• Retention: 85 percent of employees say that the level of their company's CSR impacts their decision to stay at the company1
  • Productivity: More than a third of employees have said that they’ve given more time and effort to a job because of their employer’s sustainability agenda, and research suggests that CSR engagement increases employee productivity by 13 percent.2
  • Purchasing power: 70 percent of millennials say that they have changed their purchasing habits in support of a cause or social issue of interest, and 72 percent of Gen Z considers a company's purpose when deciding what to buy.1

We'll explore the five steps to help build out an effective integrated program for an organization's strong future in CSR, as shared by Brittany Mattfeld Craig, Managing Director of Campaign Engagement, Global Impact and Veena Jayadeva, Head of Corporate Social Responsibility, Guardian.

Create volunteer opportunities so your employees can champion your CSR program

Nearly 60 percent of companies offer paid time off (PTO) for employees to volunteer on their own personal time.3 Often, companies will provide the volunteer opportunities themselves at various levels and for different stakeholders. For instance, transactional volunteerism might be a day of service within the office such as packing hygiene kits for a local community domestic violence shelter. Or skills-based volunteerism might look like a professional with finance experience holding a long-term mentorship on financial literacy with an underserved community.

Match the gifts of your employees

65 percent of Fortune 500 companies offer matching gift programs with a median percentage of employee donation matching of 10.5 percent.4

At Guardian, we have a nationwide corporate giving campaign underway to assist Team Rubicon, a veteran-led disaster response agency, mobilizing volunteers at vaccination distribution sites in the US to help ensure vaccine equity. Our community partnership puts more volunteers on the ground in underserved areas to provide vaccination distribution support where it’s needed most.

·····

WORK REQUEST 1:
In the CSR passage, what share of Fortune 500 companies offer matching gift programs?
WORK REQUEST 2:
From the CSR passage, extract the section that begins with the words containing "Create volunteer opportunities" and ends with "an underserved community.".

·····

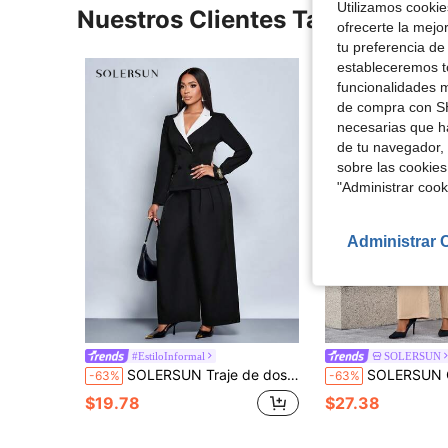
Utilizamos cookies
Nuestros Clientes También Vie
ofrecerte la mejo
tu preferencia de
estableceremos to
funcionalidades m
de compra con SH
necesarias que h
de tu navegador, 
sobre las cookies
"Administrar coo
Administrar 
#EstiloInformal
SOLERSUN
SOLERSUN Traje de dos piezas de chaqueta y pantalones holgados de estilo casual diario para mujer, con contraste elegante y delgado de negro y blanco, de manga larga y doble botonadura, para otoño e invierno
SOLERSUN Conjunto de 3 piezas de chaleco a rayas con contraste, pantalones y chaqueta, 
-63%
-63%
$19.78
$27.38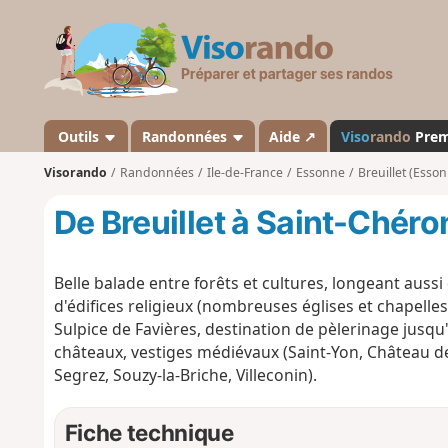
V
i
s
o
r
a
Outils
Randonnées
Aide ↗
Viso
rando
Pre
n
Visorando
Randonnées
Ile-de-France
Essonne
Breuillet (Esso
d
o
De Breuillet à Saint-Chéron
Belle balade entre forêts et cultures, longeant aus
d'édifices religieux (nombreuses églises et chapelles
Sulpice de Favières, destination de pèlerinage jusq
châteaux, vestiges médiévaux (Saint-Yon, Château d
Segrez, Souzy-la-Briche, Villeconin).
Fiche technique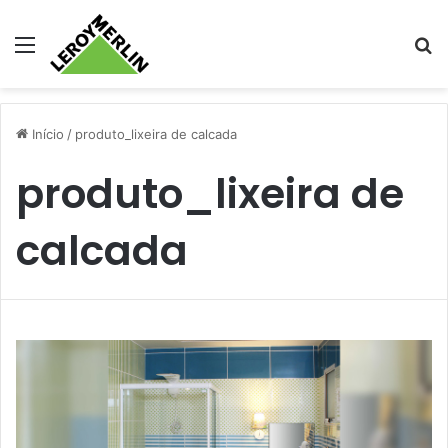
Menu
Pr
Início
/
produto_lixeira de calcada
produto_lixeira de
calcada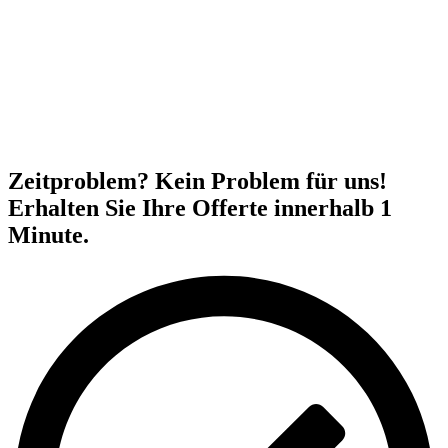
Zeitproblem? Kein Problem für uns!
Erhalten Sie Ihre Offerte innerhalb 1
Minute.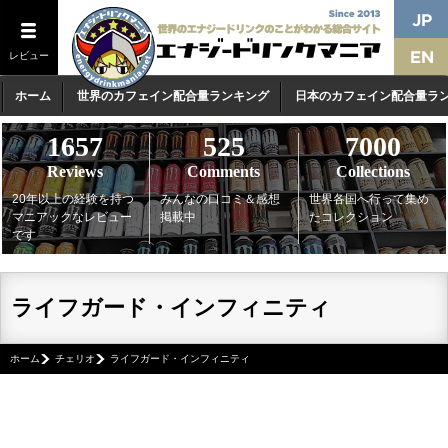
レビュー
ホーム
世界のカフェイン配合量ランキング
日本のカフェイン配合量ラ
1657
525
7000
Reviews
Comments
Collections
20年以上の経験を持つ
みんなの口コミ＆感想
世界各国へ行って集め
マニアックなレビュー
掲載中
たコレクション
です
ライフガード・インフィニティ
ホーム
チェリオ
ライフガード・インフィニティ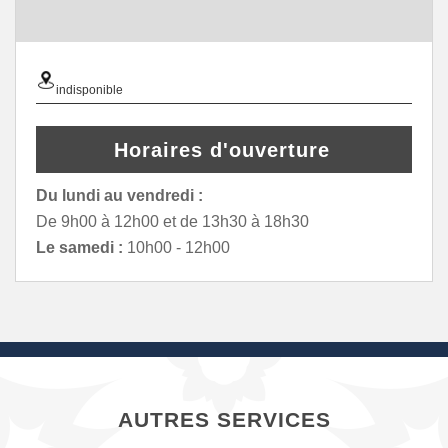
indisponible
Horaires d'ouverture
Du lundi au vendredi :
De 9h00 à 12h00 et de 13h30 à 18h30
Le samedi :
10h00 - 12h00
AUTRES SERVICES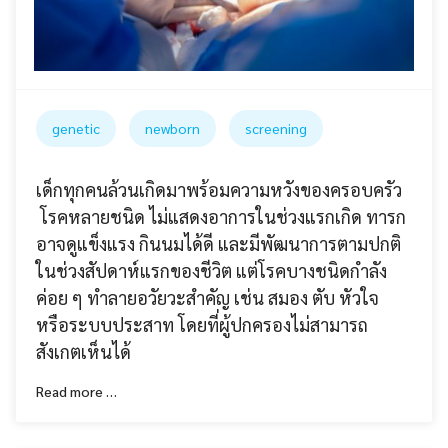
genetic
newborn
screening
เด็กทุกคนล้วนเกิดมาพร้อมความหวังของครอบครัว
โรคหลายชนิด ไม่แสดงอาการในช่วงแรกเกิด ทารก
อาจดูแข็งแรง กินนมได้ดี และมีพัฒนาการตามปกติ
ในช่วงสัปดาห์แรกของชีวิต แต่โรคบางชนิดกำลัง
ค่อย ๆ ทำลายอวัยวะสำคัญ เช่น สมอง ตับ หัวใจ
หรือระบบประสาท โดยที่ผู้ปกครองไม่สามารถ
สังเกตเห็นได้
Read more …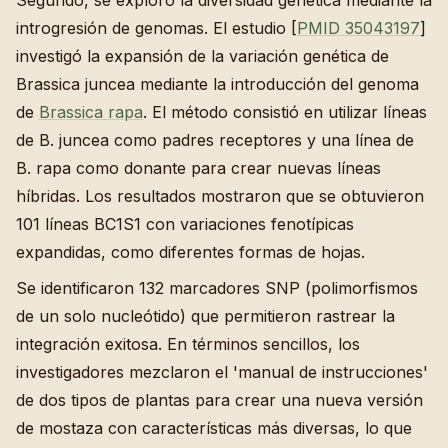
Segundo, se exploró la diversidad genética mediante la
introgresión de genomas. El estudio [
PMID 35043197
]
investigó la expansión de la variación genética de
Brassica juncea mediante la introducción del genoma
de
Brassica rapa
. El método consistió en utilizar líneas
de B. juncea como padres receptores y una línea de
B. rapa como donante para crear nuevas líneas
híbridas. Los resultados mostraron que se obtuvieron
101 líneas BC1S1 con variaciones fenotípicas
expandidas, como diferentes formas de hojas.
Se identificaron 132 marcadores SNP (polimorfismos
de un solo nucleótido) que permitieron rastrear la
integración exitosa. En términos sencillos, los
investigadores mezclaron el 'manual de instrucciones'
de dos tipos de plantas para crear una nueva versión
de mostaza con características más diversas, lo que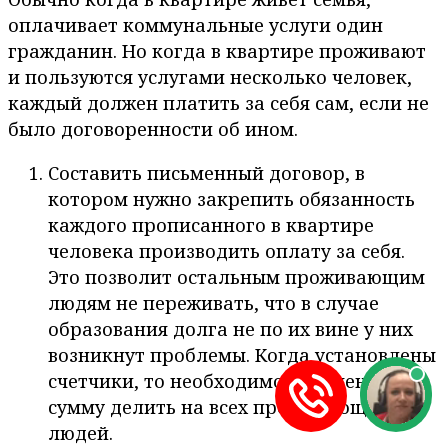
оплачивает коммунальные услуги один
гражданин. Но когда в квартире проживают
и пользуются услугами несколько человек,
каждый должен платить за себя сам, если не
было договоренности об ином.
Составить письменный договор, в
котором нужно закрепить обязанность
каждого прописанного в квартире
человека производить оплату за себя.
Это позволит остальным проживающим
людям не переживать, что в случае
образования долга не по их вине у них
возникнут проблемы. Когда установлены
счетчики, то необходимо полученную
сумму делить на всех проживающих
людей.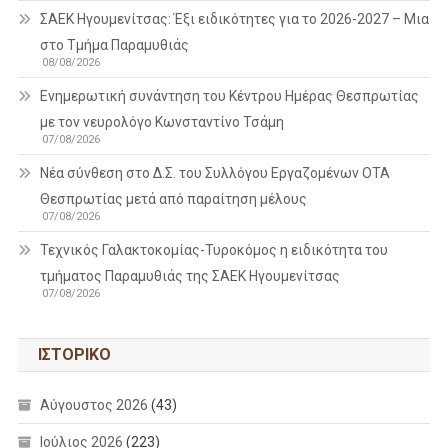
ΣΑΕΚ Ηγουμενίτσας: Έξι ειδικότητες για το 2026-2027 – Μια
στο Τμήμα Παραμυθιάς
08/08/2026
Ενημερωτική συνάντηση του Κέντρου Ημέρας Θεσπρωτίας
με τον νευρολόγο Κωνσταντίνο Τσάμη
07/08/2026
Νέα σύνθεση στο Δ.Σ. του Συλλόγου Εργαζομένων ΟΤΑ
Θεσπρωτίας μετά από παραίτηση μέλους
07/08/2026
Τεχνικός Γαλακτοκομίας-Τυροκόμος η ειδικότητα του
τμήματος Παραμυθιάς της ΣΑΕΚ Ηγουμενίτσας
07/08/2026
ΙΣΤΟΡΙΚΌ
Αύγουστος 2026
(43)
Ιούλιος 2026
(223)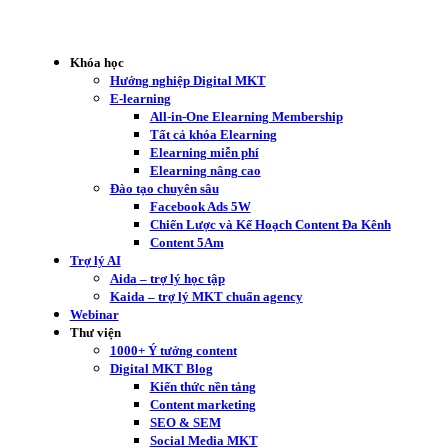
Khóa học
Hướng nghiệp Digital MKT
E-learning
All-in-One Elearning Membership
Tất cả khóa Elearning
Elearning miễn phí
Elearning nâng cao
Đào tạo chuyên sâu
Facebook Ads 5W
Chiến Lược và Kế Hoạch Content Đa Kênh
Content 5Am
Trợ lý AI
Aida – trợ lý học tập
Kaida – trợ lý MKT chuẩn agency
Webinar
Thư viện
1000+ Ý tưởng content
Digital MKT Blog
Kiến thức nền tảng
Content marketing
SEO & SEM
Social Media MKT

·····

TASK OUTPUT 1:
65 percent

TASK OUTPUT 2:
Create volunteer opportunities so your employees can champion your CSR program

Nearly 60 percent of companies offer paid time off (PTO) for employees to volunteer on their own personal time.3 Often, companies will provide the volunteer opportunities themselves at various levels and for different stakeholders. For instance, transactional volunteerism might be a day of service within the office such as packing hygiene kits for a local community domestic violence shelter. Or skills-based volunteerism might look like a professional with finance experience holding a long-term mentorship on financial literacy with an underserved community.